As another risk factor in a case of developing the anti-NGF antibody as a medical drug, immunocomplex (IC) formation is exemplified. The immunocomplex which is a combination of an antigen and an antibody is generally treated in a reticuloendothelial system such as the spleen or the liver. However, it has been reported that when a pathological condition such as immune abnormality is caused or when the size of the formed IC is large, the IC loses solubility, which relates to the increase of the risk of thrombus formation and to the onset of nephritis caused by the glomerular accumulation of the IC. Though IgG is a bivalent antibody, when an antigen is polyvalent, the IC may have various sizes due to lattice formation. The size of the IC depends on the amount of an antibody and an antigen and the ratio therebetween, affinity of an antibody, and the like. For example, an anti-VEGF antibody bevacizumab (product name: Avastin) is an IgG1 antibody, and there is a report reporting that this antibody forms an IC by binding to a dimer VEGF and induces thrombus formation. Specifically, when Avastin and VEGF are administered to a human FcγRIIα receptor Tg mouse, formation of a pulmonary artery thrombus is observed (Non-Patent Document 19). In addition, there is a report reporting that an arterial thrombus is formed at a higher rate in patients with metastatic cancer who receive chemotherapy with Avastin treatment, compared to a placebo group receiving only chemotherapy (Non-Patent Document 20). Since NGF also forms a dimer in the body to exert physiological activity, it is desirable to further improve safety by avoiding the risk of IC formation in developing a medical drug of the anti-NGF antibody.
Furthermore, at the Phase 3 clinical trial of Tanezumab, some of patients exhibited joint-related adverse event which is mainly rapid progressive osteoarthritis (RPOA).
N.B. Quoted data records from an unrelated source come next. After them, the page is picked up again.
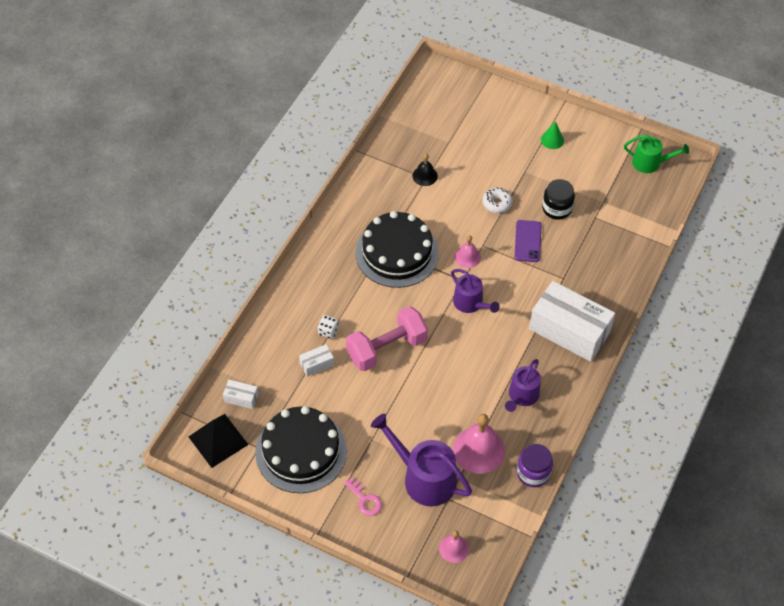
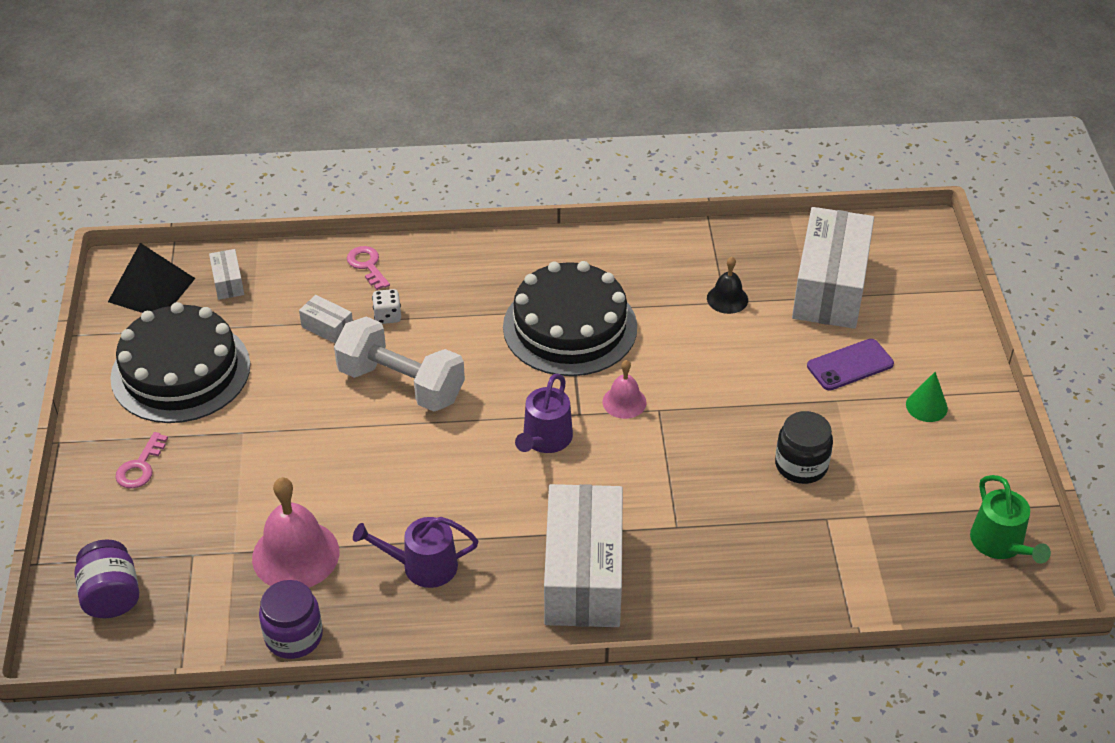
camera: 60 degrees right, 10 degrees down
pink dumbbell [346,306,428,371] -> white dumbbell [334,316,465,412]
purple watering can [371,414,472,506] -> none
pink bell [439,531,469,563] -> purple jar [75,539,139,618]
white donut [482,187,512,213] -> none
purple phone [515,220,541,262] -> purple phone moved to [807,339,894,391]
none -> pink key [347,246,390,290]
none -> white box [792,207,874,329]

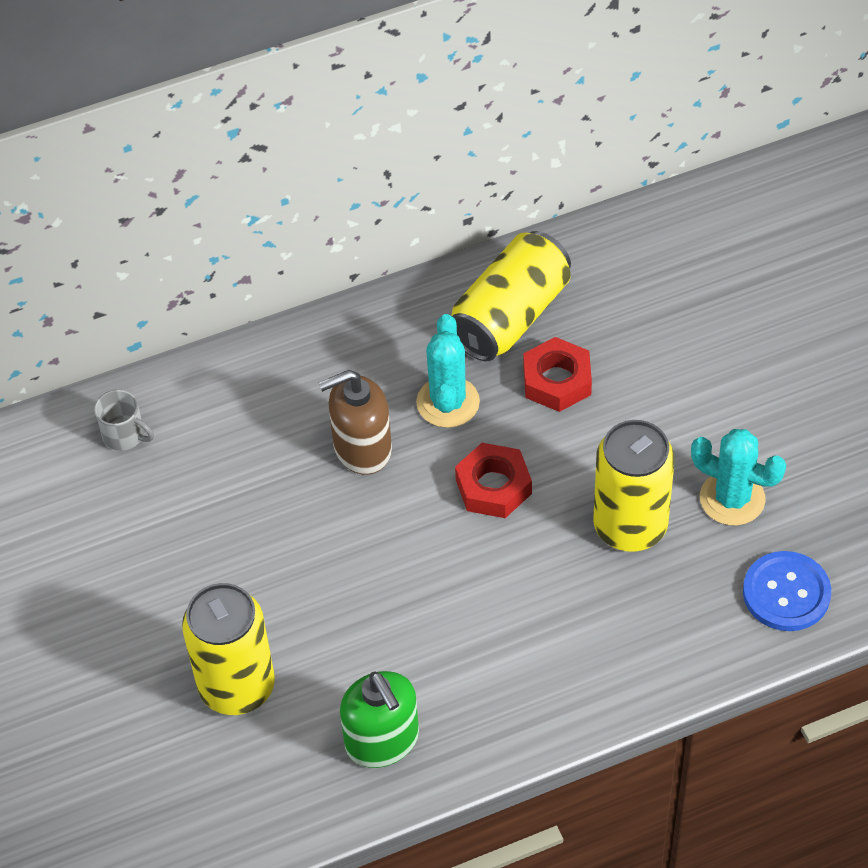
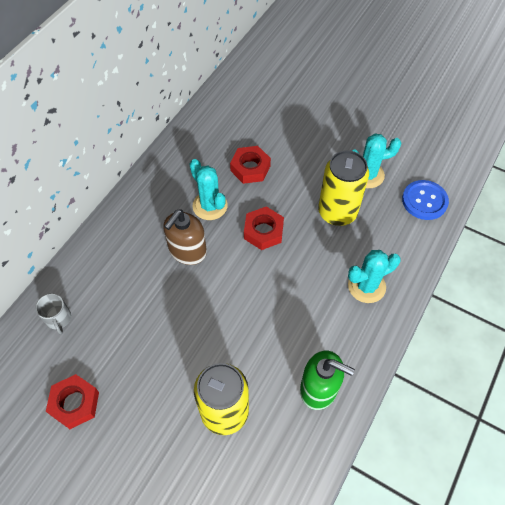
camera: 40 degrees left, 5 degrees up
grey mug [94,390,154,451] -> grey mug turned 75 degrees clockwise [35,293,71,334]
yellow can [451,231,571,361] -> none
none -> red nut [46,374,99,429]
none -> turquoise cactus [348,250,401,303]

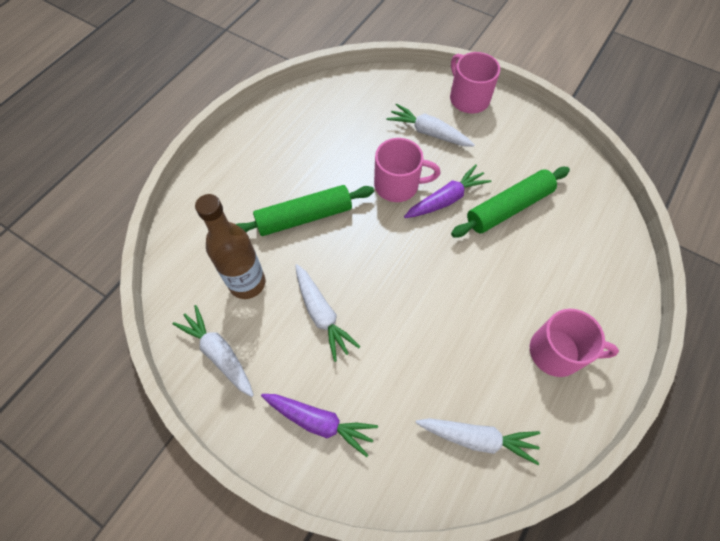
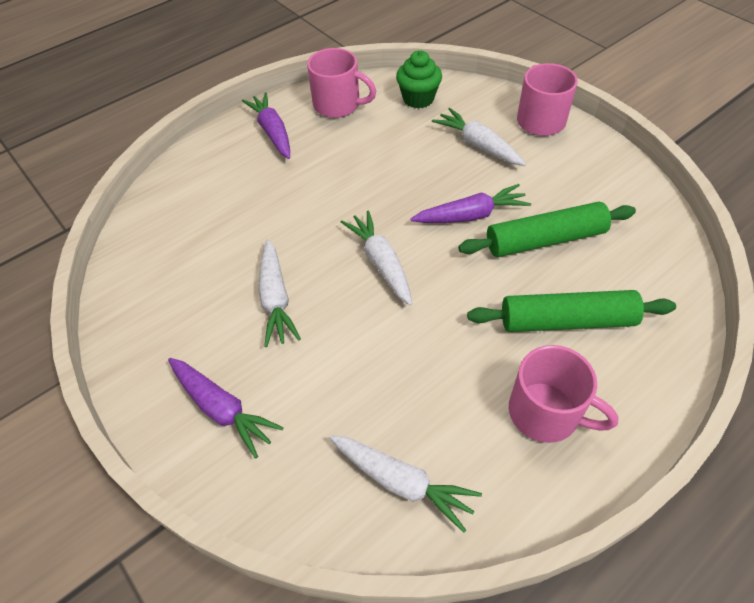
camera: 20 degrees right, 10 degrees down
white carrot [173,305,254,397] -> white carrot moved to [341,210,412,306]
brown bottle [195,194,265,299] -> none
green rolling pin [236,185,374,236] -> green rolling pin moved to [467,290,676,332]
pink mug [374,138,440,202] -> pink mug moved to [307,48,376,118]
none -> purple carrot [242,92,290,159]
none -> green cupcake [396,50,442,108]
This adverse event was also observed at the Phase 2 clinical trial of Fulranumab (Non-Patent Document 21 and 22). In this context, the clinical trials of anti-NGF antibody in United States were suspended on the recommendation of Food and Drug Administration (FDA). Then, in developing the anti-NGF antibody as a medical drug, it is also desirable to decrease the risk of joint-related adverse events such as RPOA in light of safety.
For the above reasons, for treating or preventing various NGF-related diseases, it is very important to obtain an anti-NGF antibody which is excellent in safety by reducing the risk of side effects such as the effects on a fetus, thrombus formation, and joint-related adverse events such as RPOA while maintaining a high neutralizing activity.